*Problem to solve:*
Return all of the data below word for word, but leave out the pictures.

*Data for analysis:*
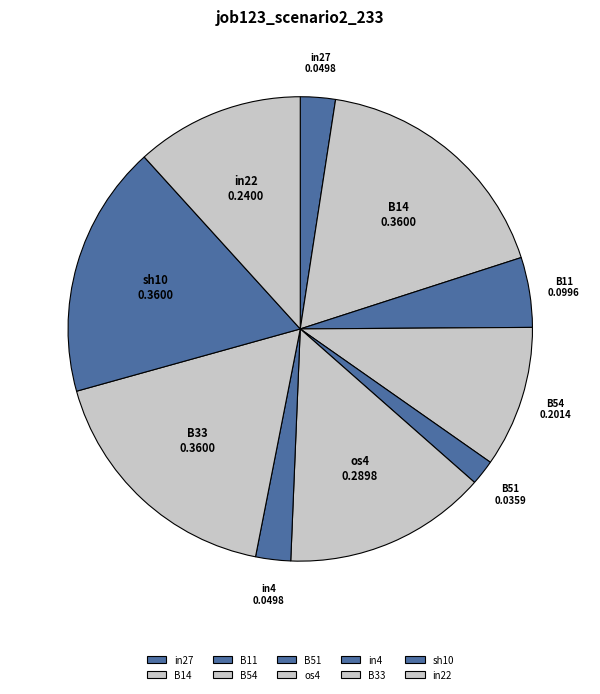

Does in4 account for over 50% of the chart?

No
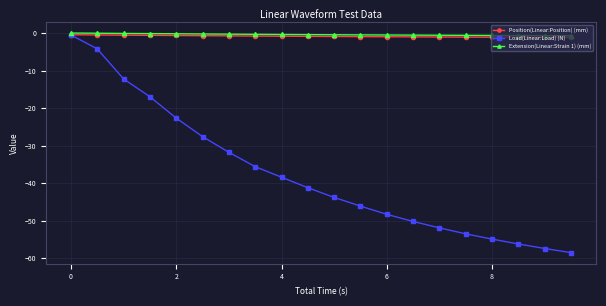

What is the minimum value shown in the chart?

-58.5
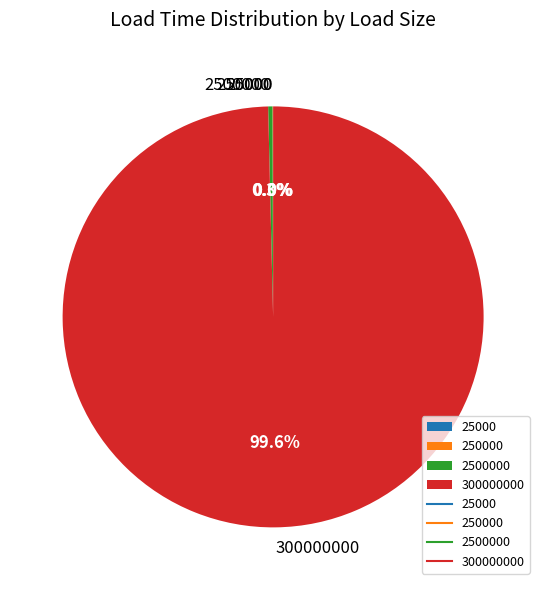

Which slice is the largest?

300000000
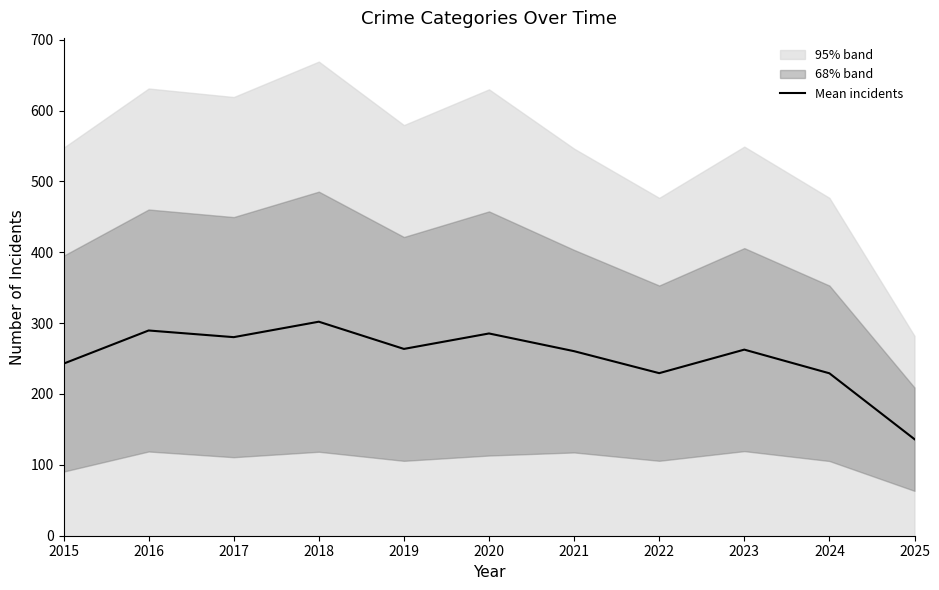

What is the difference between the values at 2024 and 2018?

72.8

*Answer for the task:*
Does in4 account for over 50% of the chart?

No

What is the minimum value shown in the chart?

-58.5

Which slice is the largest?

300000000

What is the difference between the values at 2024 and 2018?

72.8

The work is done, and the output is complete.